By John March
Several months ago, in this space, I argued that America should end lifetime appointments for federal judges. Each nomination to the Supreme Court now leads predictably to partisan warfare and the principal reason is clear: when a nominee can potentially serve on the court for as long as 30-40 years, too much is at stake for both sides not to fight tooth and nail.
Under the Constitution, federal judges retain their appointments “on good behavior,” which is to say, until death, retirement or impeachment makes way for their successor. By contrast, many businesses impose a mandatory retirement age, recognizing that new blood and fresh perspectives are vital to continued success. But not, alas, the federal courts, where some judges just go on and on. This is not always bad, of course, but we would not—and we do not—tolerate such unlimited tenure in our elected officials.
With apologies to Ruth Bader Ginsburg, whose legacy is indisputable, I believe America pays too great a price for a geriatric high court, subject neither to term limits nor a mandatory retirement age. As Norm Ornstein of the American Enterprise Institute has written:
“The policy future of the country depends as much on the actuarial tables and the luck of the draw for presidents as it does on the larger trends in politics and society. We could have one one-term president shaping the Court for decades, and another two-term president having zero appointments. And we could end up with a Supreme Court dramatically out of step for decades with the larger shape of the society, and likely losing much of its prestige and sense of legitimacy as an impartial arbiter, creating in turn a serious crisis of confidence in the rule of law.”
Unless we believe that our country is incapable of finding and elevating the next Ginsburg (or, though it pains me to say it, the next Scalia), we must acknowledge that no jurist is truly indispensable. The risk is not that we will overlook or cut short the next Oliver Wendell Holmes, but rather that any 80-year-old member of the highest court will, almost single-handedly, set public policy for decades. Such a system, our present system, is fundamentally undemocratic. Term limits would change that.

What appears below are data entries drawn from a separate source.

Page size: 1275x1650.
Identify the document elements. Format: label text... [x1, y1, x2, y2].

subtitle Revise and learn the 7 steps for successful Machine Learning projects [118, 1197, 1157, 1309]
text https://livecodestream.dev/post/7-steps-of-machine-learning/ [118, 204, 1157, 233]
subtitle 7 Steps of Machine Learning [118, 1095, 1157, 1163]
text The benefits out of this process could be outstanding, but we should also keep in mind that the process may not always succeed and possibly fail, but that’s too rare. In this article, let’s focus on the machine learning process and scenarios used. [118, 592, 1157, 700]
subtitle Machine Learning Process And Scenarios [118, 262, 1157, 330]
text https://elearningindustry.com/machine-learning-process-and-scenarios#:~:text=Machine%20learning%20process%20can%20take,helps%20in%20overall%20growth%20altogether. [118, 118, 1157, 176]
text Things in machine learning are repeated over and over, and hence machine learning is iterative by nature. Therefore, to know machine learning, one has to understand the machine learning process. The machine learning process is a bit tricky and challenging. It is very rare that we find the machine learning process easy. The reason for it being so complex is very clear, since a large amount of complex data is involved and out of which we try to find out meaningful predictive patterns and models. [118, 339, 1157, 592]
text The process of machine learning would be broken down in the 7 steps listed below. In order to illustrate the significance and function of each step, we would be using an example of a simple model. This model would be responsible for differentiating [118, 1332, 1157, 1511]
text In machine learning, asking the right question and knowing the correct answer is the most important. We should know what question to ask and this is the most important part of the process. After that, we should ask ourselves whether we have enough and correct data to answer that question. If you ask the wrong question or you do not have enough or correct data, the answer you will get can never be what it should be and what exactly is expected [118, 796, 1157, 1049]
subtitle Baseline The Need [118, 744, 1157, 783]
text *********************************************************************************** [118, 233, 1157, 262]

When the Constitution was drafted, the prevailing view was that making federal judicial appointments subject only to “good behavior” (i.e., any conduct not giving rise to impeachment) would confer on federal judges an important degree of independence. They would be free, the argument went, from the hurly burly of politics, free from the temptation to favor secular interests. To say that it has not worked out that way is an understatement (see, for example, Bush v. Gore). Also, when the Constitution was drafted, the American lifespan was considerably shorter than today. For example, the average age of the signers of the Declaration of Independence was only 44. The idea of a Supreme Court judge still serving at age 85 would have struck the framers as fanciful. Yet while the average age of Americans has changed greatly, the practice of lifetime judicial appointments at the federal level has not changed at all.

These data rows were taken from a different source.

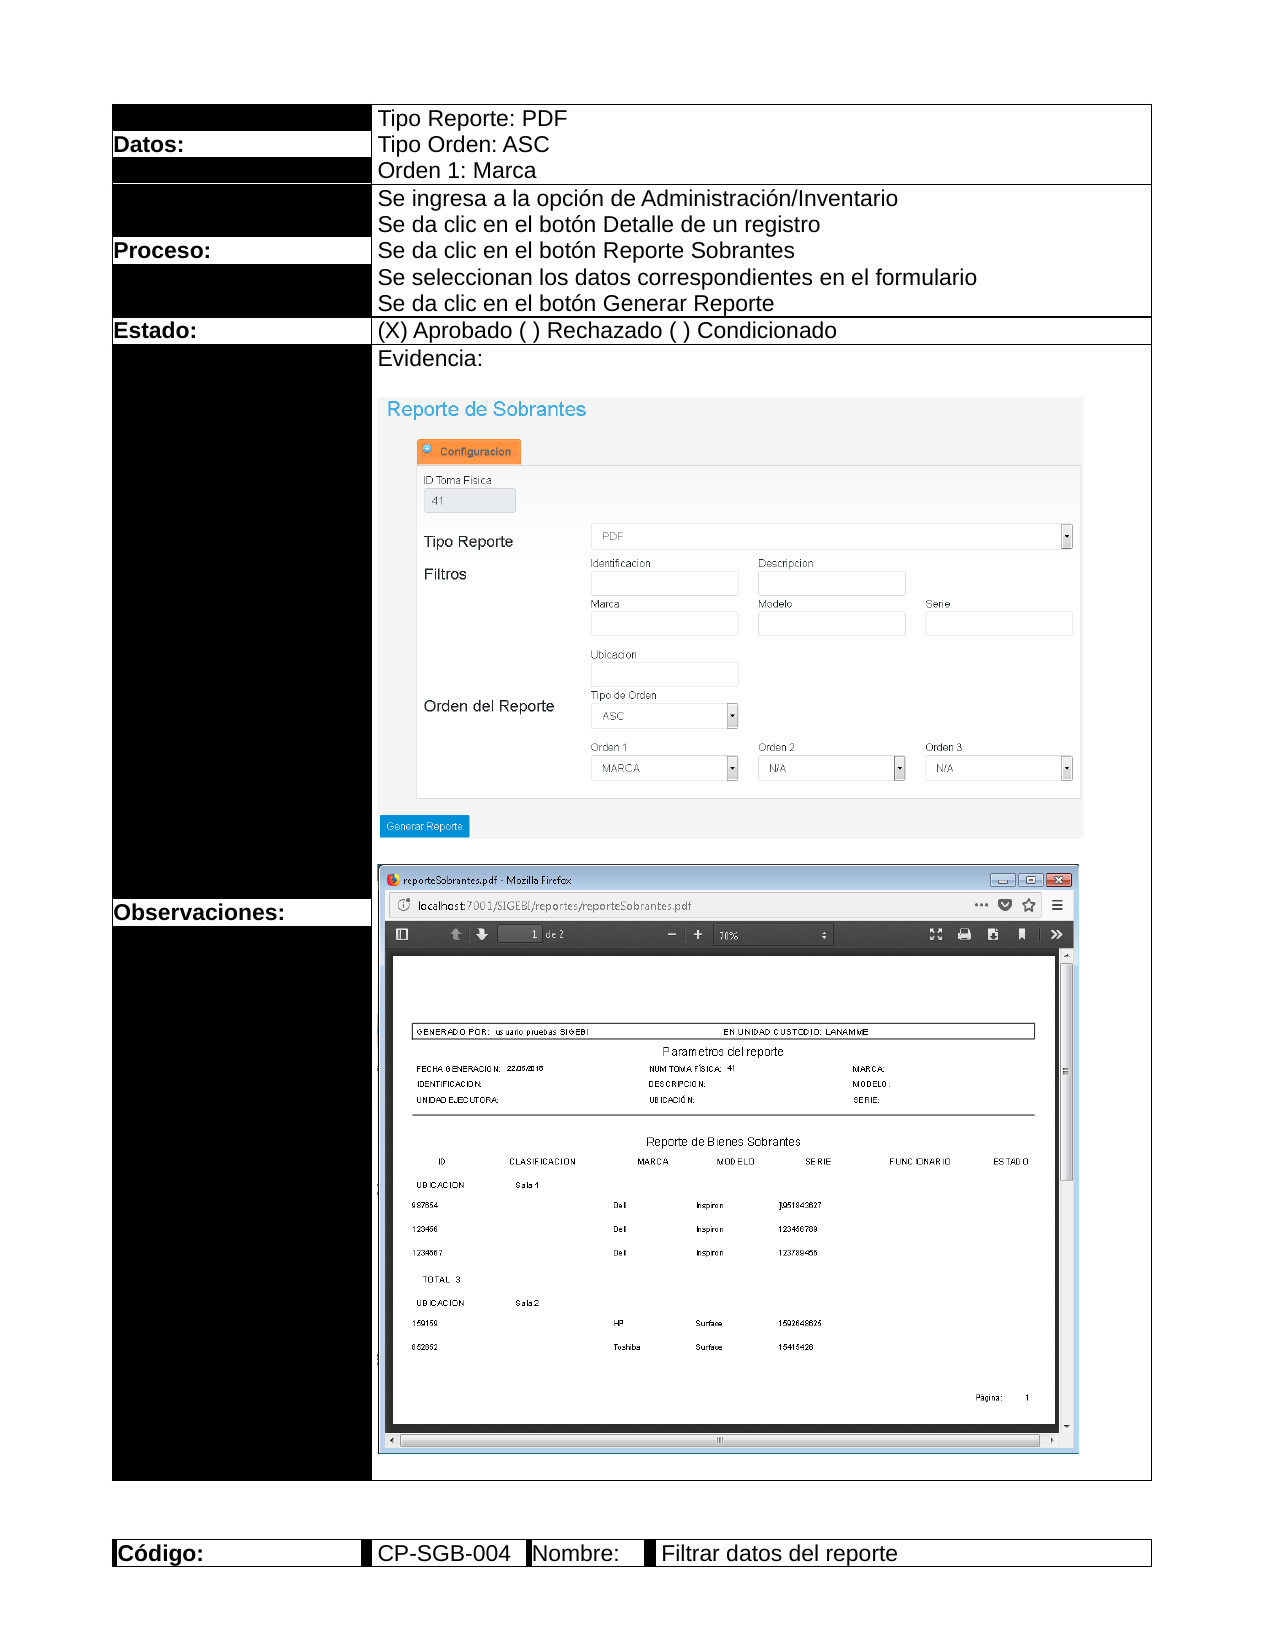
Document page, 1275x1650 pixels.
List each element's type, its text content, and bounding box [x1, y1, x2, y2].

table_header Nombre: [644, 1540, 655, 1566]
table_header CP-SGB-004 [515, 1540, 526, 1566]
table_cell Observaciones: [113, 345, 371, 899]
table_cell Proceso: [113, 185, 371, 237]
table_cell Evidencia: [1140, 345, 1151, 1480]
table_cell Proceso: [113, 264, 371, 316]
table_header Código: [361, 1540, 371, 1566]
table_cell Datos: [113, 157, 371, 183]
table_cell Datos: [113, 105, 371, 131]
table_cell Evidencia: [372, 345, 377, 1480]
table_header Filtrar datos del reporte [656, 1540, 1151, 1566]
table_cell Observaciones: [113, 926, 371, 1480]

But we may have reached a tipping point. With increasing frequency, we now see calls for change from both ends of the political spectrum. Reliably conservative thinkers, including David French and Steven Calabresi, have argued for single, 18-year appointments to the Supreme Court. On the other side, Yale law professor Stephen Carter has written in support of term limits, adding weight to the arguments of political scientist Norm Ornstein, writers Russell Berman and Ezra Klein, and the nonprofit Fix the Court, among others. Voters reluctant to support adding seats to the Supreme Court, as some liberals have advocated, may prove more open to the idea of term limits and/or a mandatory retirement age.
In short, it’s time to end the constant warfare over Supreme Court nominations, or at least to lower the temperature. When the left and the right agree, as they do increasingly on this issue, change becomes possible.